Extract every line below that contains the word "from", treating uppercase and lowercase letters as distinct.

Start of Available records

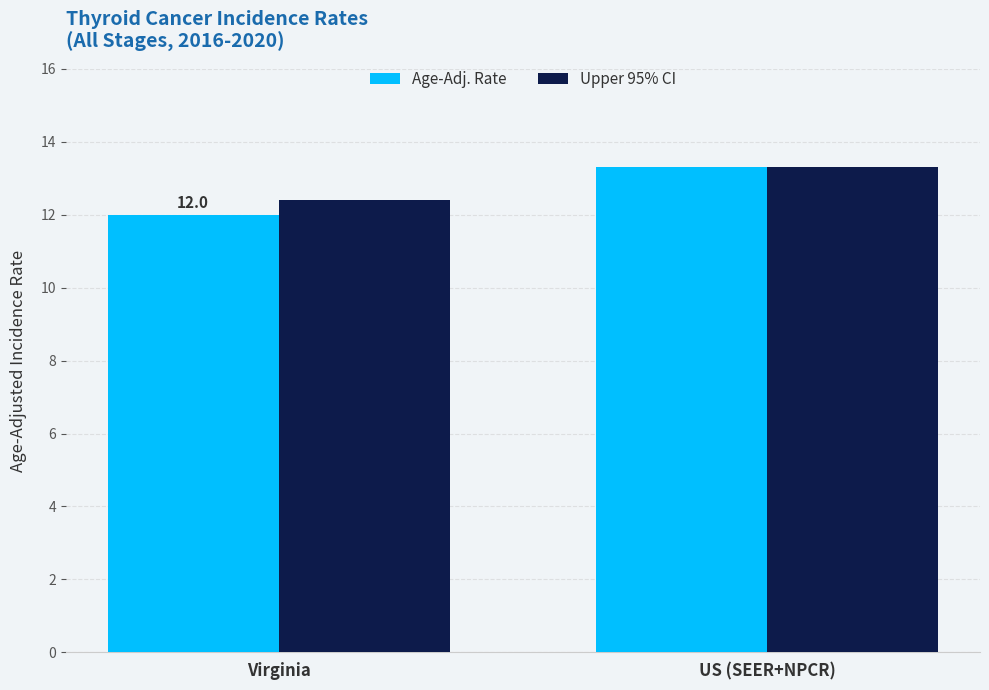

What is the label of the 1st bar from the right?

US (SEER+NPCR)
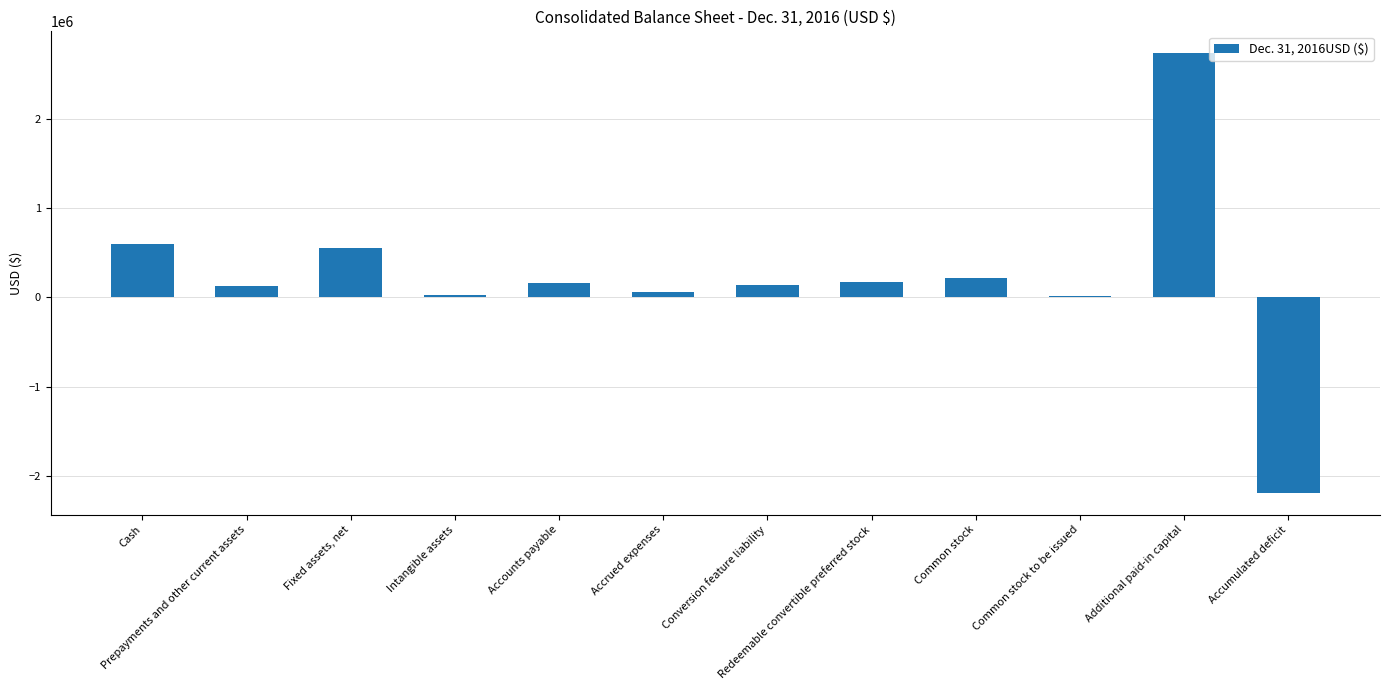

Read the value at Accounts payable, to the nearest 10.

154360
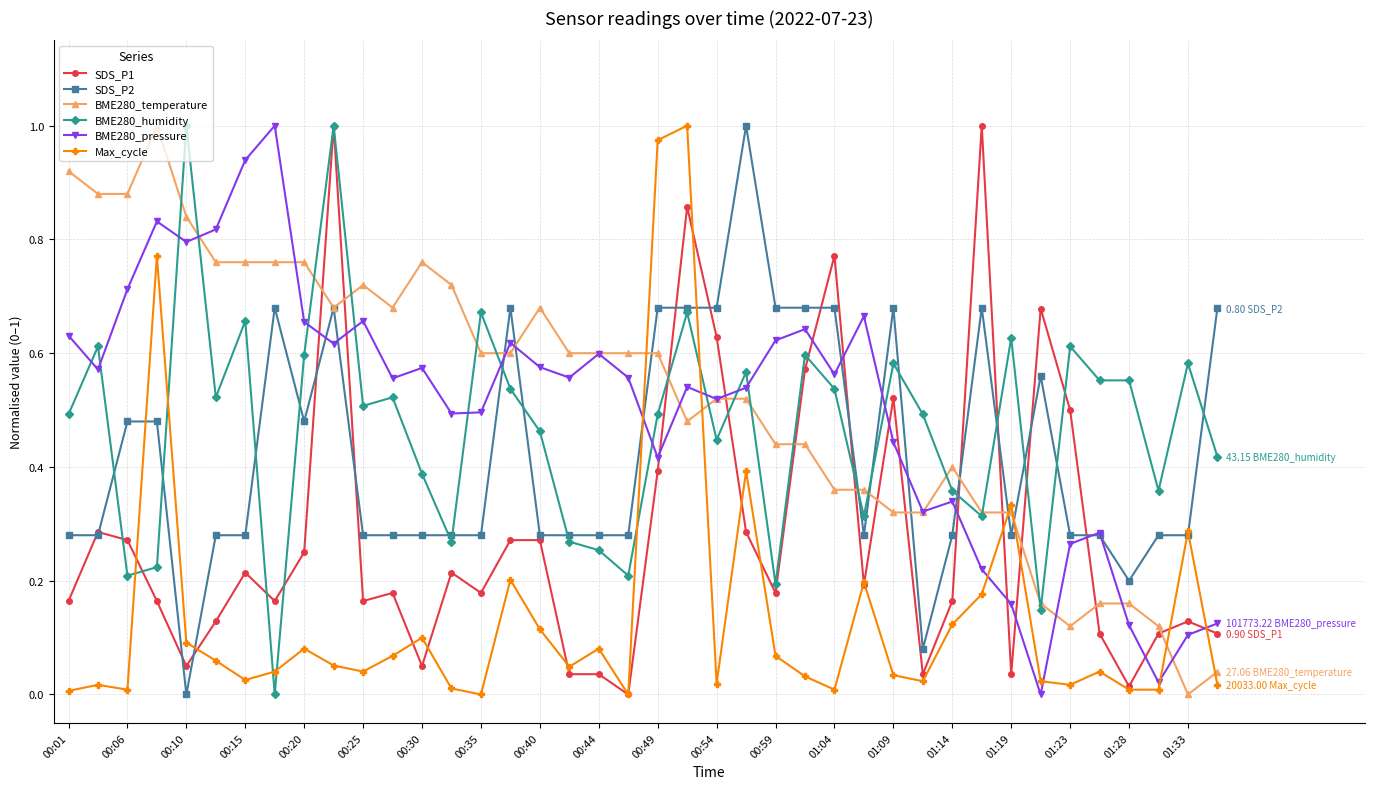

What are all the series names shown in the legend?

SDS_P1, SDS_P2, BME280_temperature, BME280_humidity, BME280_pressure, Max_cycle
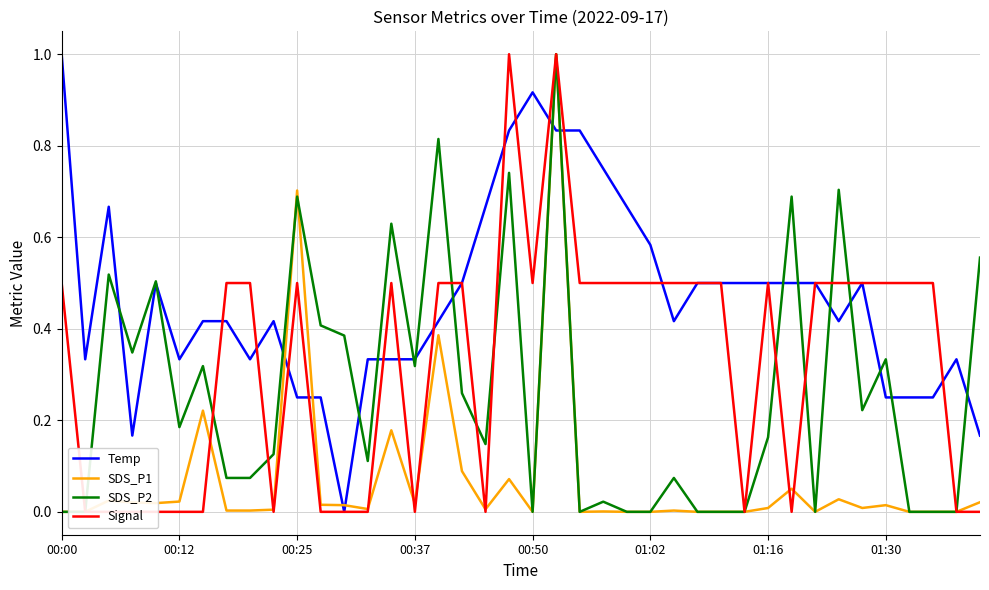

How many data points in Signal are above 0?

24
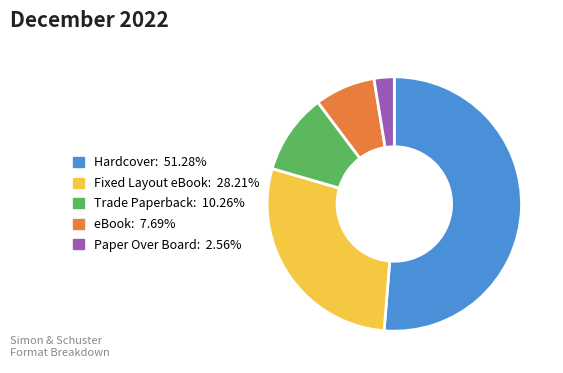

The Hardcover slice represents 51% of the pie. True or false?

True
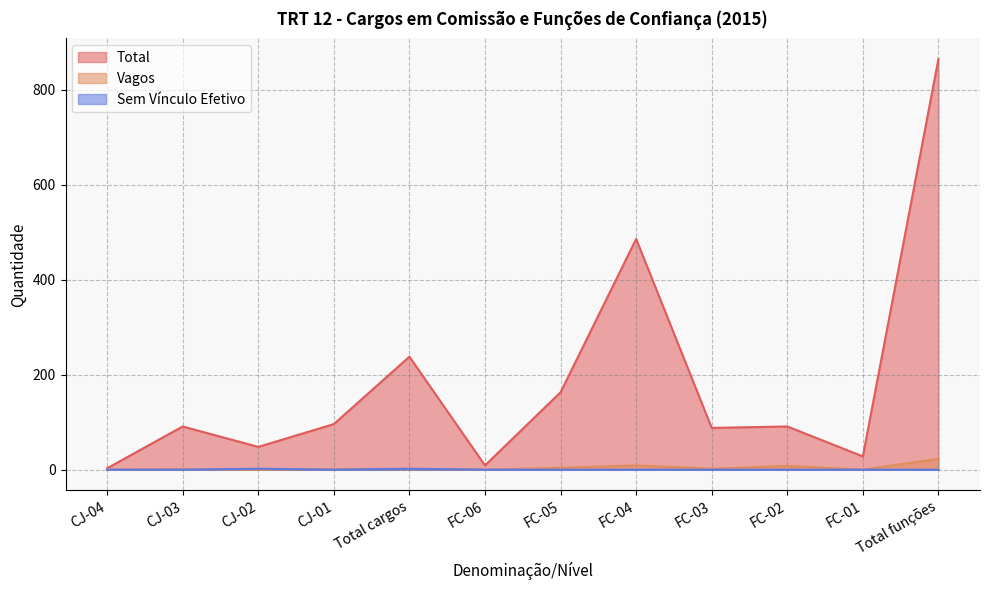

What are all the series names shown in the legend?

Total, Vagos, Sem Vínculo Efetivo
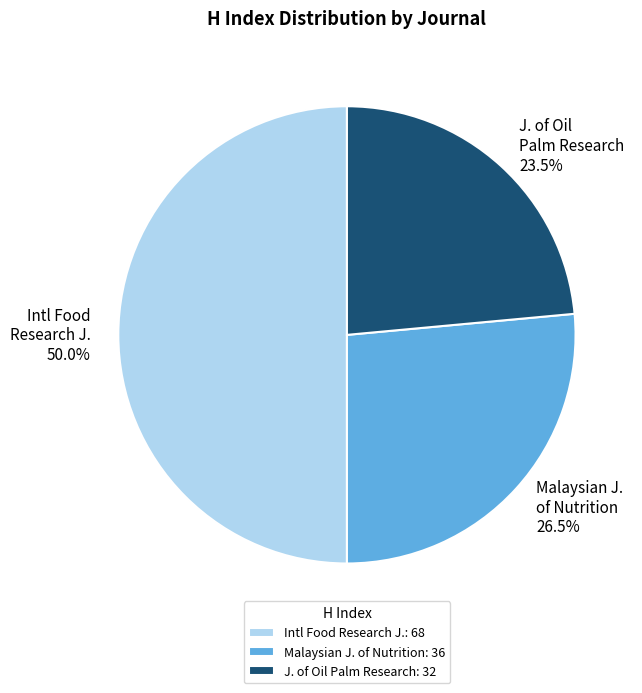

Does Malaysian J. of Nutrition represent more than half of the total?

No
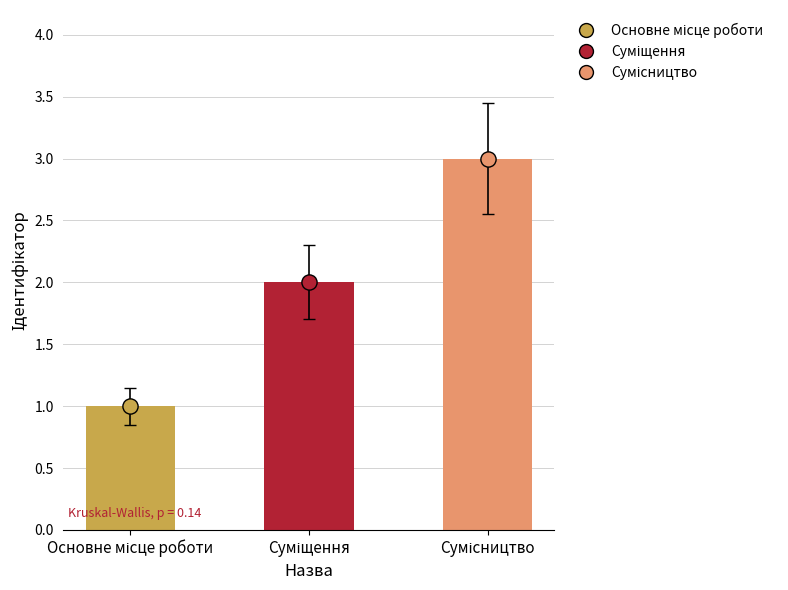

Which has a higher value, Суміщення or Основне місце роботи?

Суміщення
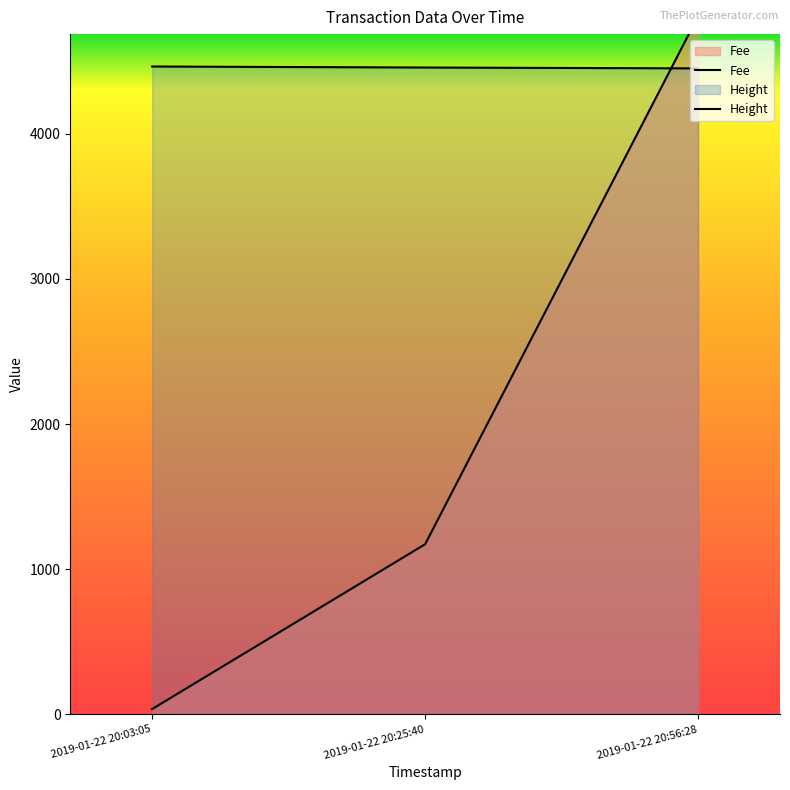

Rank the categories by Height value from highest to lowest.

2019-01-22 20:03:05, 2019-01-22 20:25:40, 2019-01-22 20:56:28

End of Available records

Answer space —
What is the label of the 1st bar from the right?
Rank the categories by Height value from highest to lowest.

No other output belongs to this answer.